Does that '100s of billions' come from a big bucket somewhere called 'spare cash', or does it correlate to a commensurate reduction in the 'around $500 billion in ad revenue' that Google and Meta are extracting?

Do your assumptions - " if you look at the trajectory " - factor in a slowing economy, a slowing growth in quality improvements in the tech, and/or the asymptote of market saturation for punters happy to stump up more than $50 a month?

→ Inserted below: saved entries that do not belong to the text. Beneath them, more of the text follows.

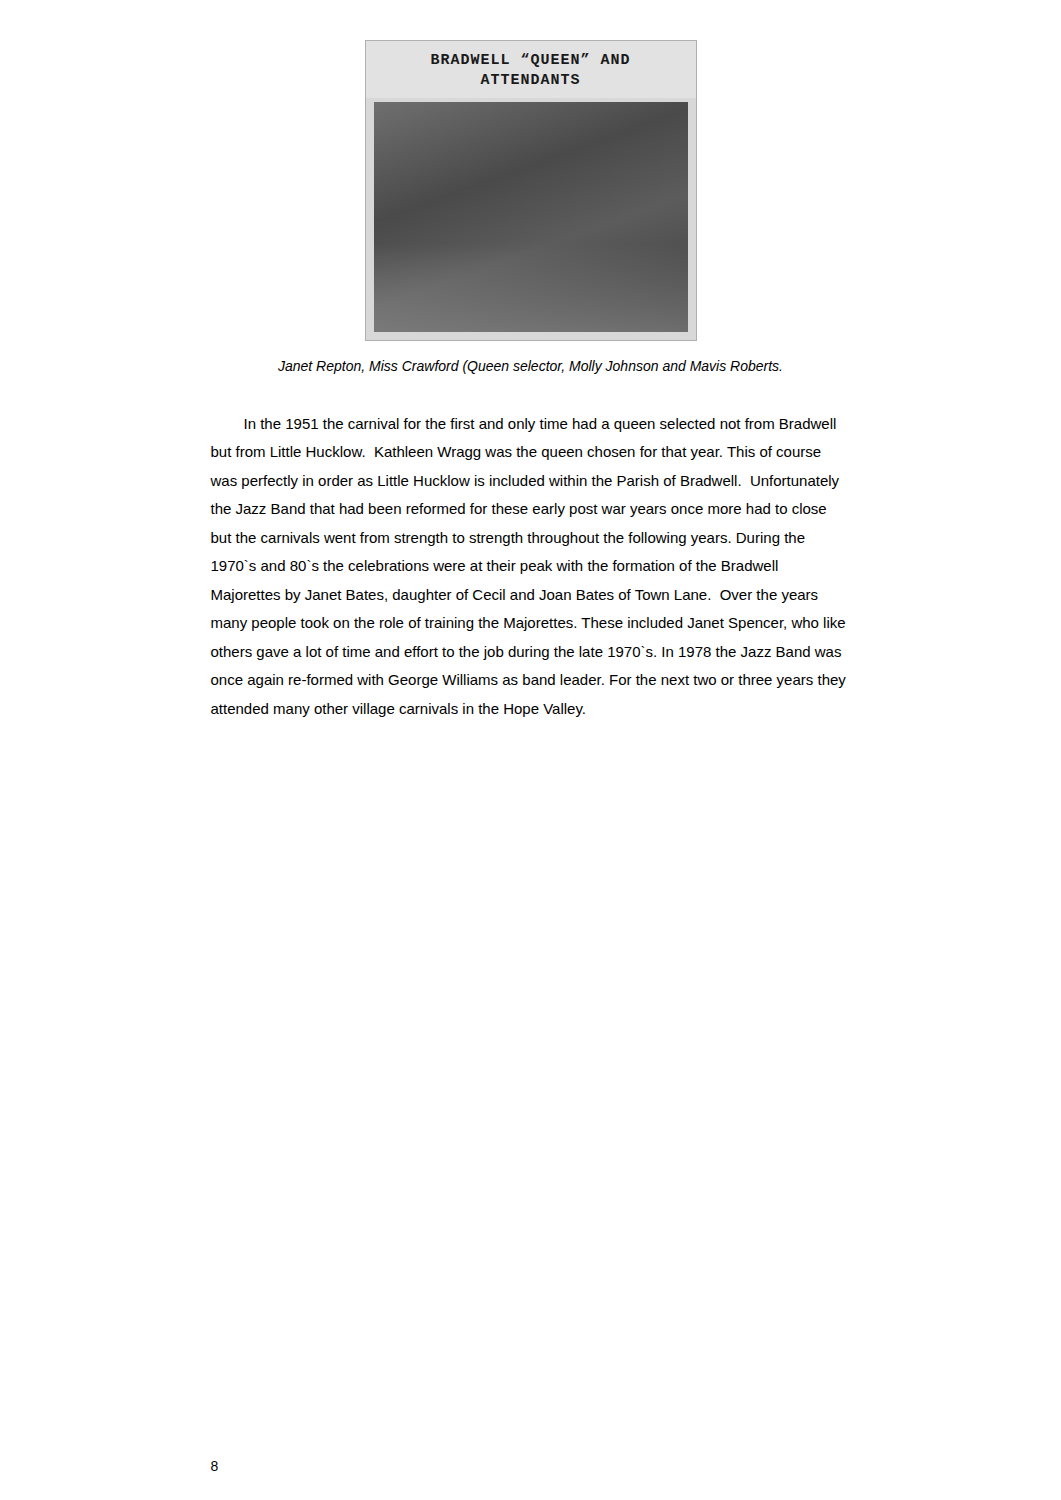BRADWELL “QUEEN” AND
ATTENDANTS
Janet Repton, Miss Crawford (Queen selector, Molly Johnson and Mavis Roberts.
In the 1951 the carnival for the first and only time had a queen selected not from Bradwell but from Little Hucklow. Kathleen Wragg was the queen chosen for that year. This of course was perfectly in order as Little Hucklow is included within the Parish of Bradwell. Unfortunately the Jazz Band that had been reformed for these early post war years once more had to close but the carnivals went from strength to strength throughout the following years. During the 1970`s and 80`s the celebrations were at their peak with the formation of the Bradwell Majorettes by Janet Bates, daughter of Cecil and Joan Bates of Town Lane. Over the years many people took on the role of training the Majorettes. These included Janet Spencer, who like others gave a lot of time and effort to the job during the late 1970`s. In 1978 the Jazz Band was once again re-formed with George Williams as band leader. For the next two or three years they attended many other village carnivals in the Hope Valley.
8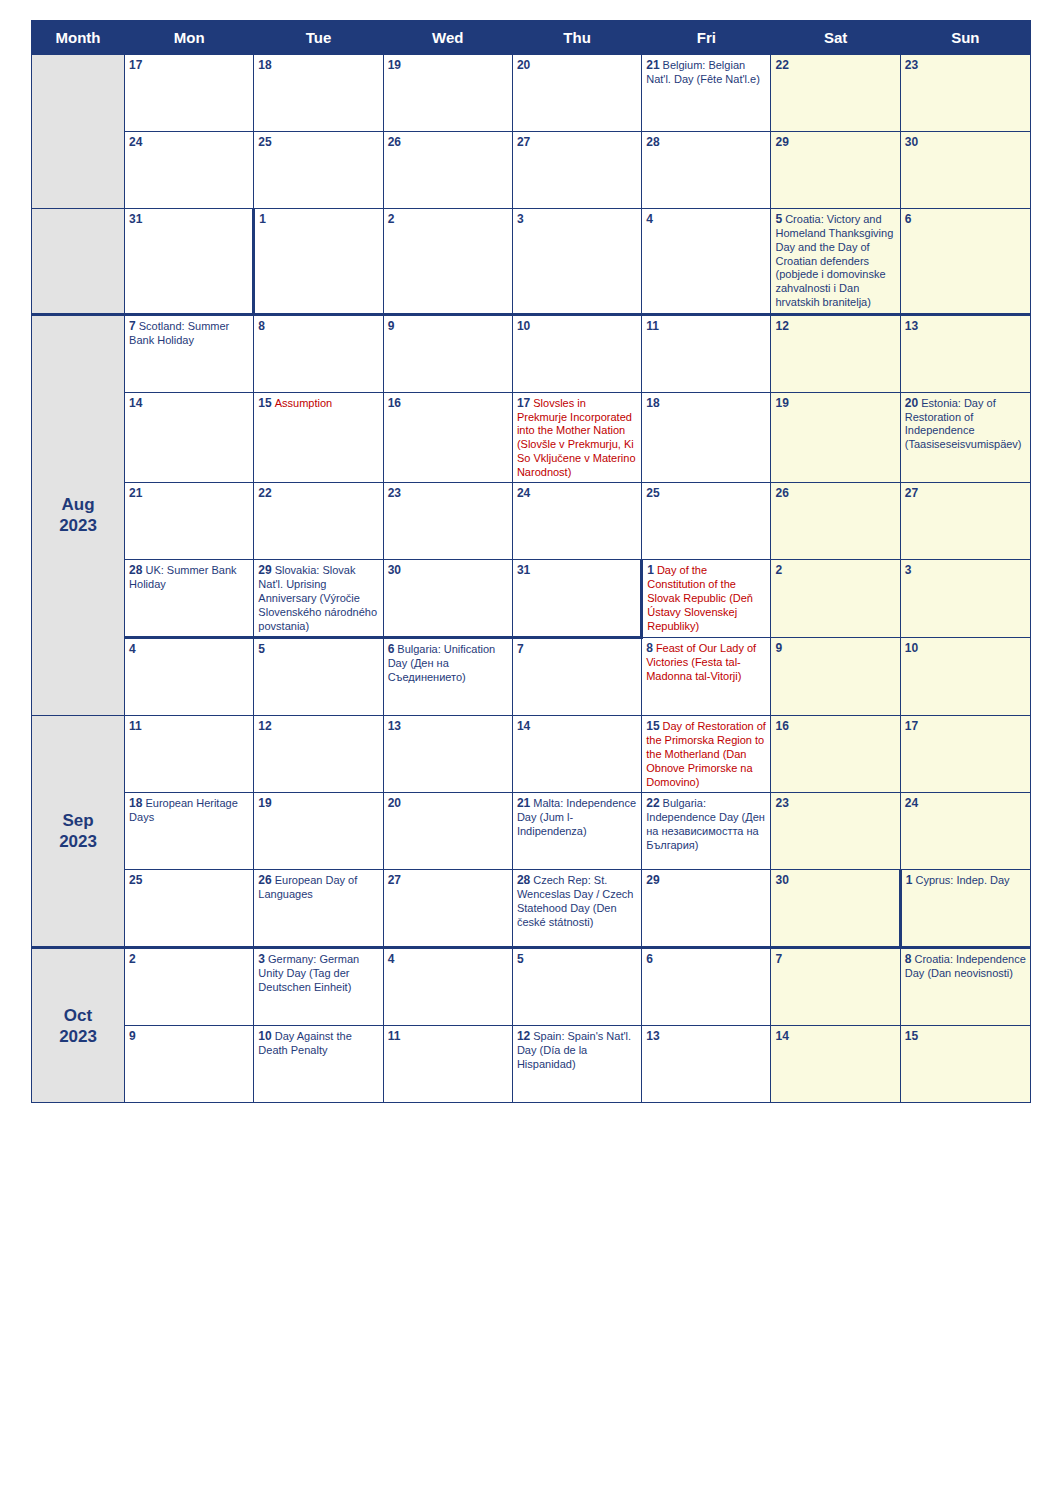| Month | Mon | Tue | Wed | Thu | Fri | Sat | Sun |
| --- | --- | --- | --- | --- | --- | --- | --- |
| | 17 | 18 | 19 | 20 | 21 Belgium: Belgian Nat'l. Day (Fête Nat'l.e) | 22 | 23 |
| 24 | 25 | 26 | 27 | 28 | 29 | 30 |
| | 31 | 1 | 2 | 3 | 4 | 5 Croatia: Victory and Homeland Thanksgiving Day and the Day of Croatian defenders (pobjede i domovinske zahvalnosti i Dan hrvatskih branitelja) | 6 |
| Aug 2023 | 7 Scotland: Summer Bank Holiday | 8 | 9 | 10 | 11 | 12 | 13 |
| 14 | 15 Assumption | 16 | 17 Slovsles in Prekmurje Incorporated into the Mother Nation (Slovšle v Prekmurju, Ki So Vključene v Materino Narodnost) | 18 | 19 | 20 Estonia: Day of Restoration of Independence (Taasiseseisvumispäev) |
| 21 | 22 | 23 | 24 | 25 | 26 | 27 |
| 28 UK: Summer Bank Holiday | 29 Slovakia: Slovak Nat'l. Uprising Anniversary (Výročie Slovenského národného povstania) | 30 | 31 | 1 Day of the Constitution of the Slovak Republic (Deň Ústavy Slovenskej Republiky) | 2 | 3 |
| 4 | 5 | 6 Bulgaria: Unification Day (Ден на Съединението) | 7 | 8 Feast of Our Lady of Victories (Festa tal-Madonna tal-Vitorji) | 9 | 10 |
| Sep 2023 | 11 | 12 | 13 | 14 | 15 Day of Restoration of the Primorska Region to the Motherland (Dan Obnove Primorske na Domovino) | 16 | 17 |
| 18 European Heritage Days | 19 | 20 | 21 Malta: Independence Day (Jum l-Indipendenza) | 22 Bulgaria: Independence Day (Ден на независимостта на България) | 23 | 24 |
| 25 | 26 European Day of Languages | 27 | 28 Czech Rep: St. Wenceslas Day / Czech Statehood Day (Den české státnosti) | 29 | 30 | 1 Cyprus: Indep. Day |
| Oct 2023 | 2 | 3 Germany: German Unity Day (Tag der Deutschen Einheit) | 4 | 5 | 6 | 7 | 8 Croatia: Independence Day (Dan neovisnosti) |
| 9 | 10 Day Against the Death Penalty | 11 | 12 Spain: Spain's Nat'l. Day (Día de la Hispanidad) | 13 | 14 | 15 |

What about a few hundred billion in salary and benefits reductions due to mass layoffs?

Not saying this would be good (qualitatively) or even good business in any sense, but we’ve already seen companies willing to sacrifice headcount to cover CAPEX for these models.

A few hundred billion in salary and benefits reductions equates to millions of layoffs. At minimum, we'd be looking at something about the same magnitude as the 2008 financial crisis. That scale of workforce reduction would have profound implications for the broader economy.

In a consumption-driven economy, businesses need consumers. Any gains from these layoffs would be short term at best.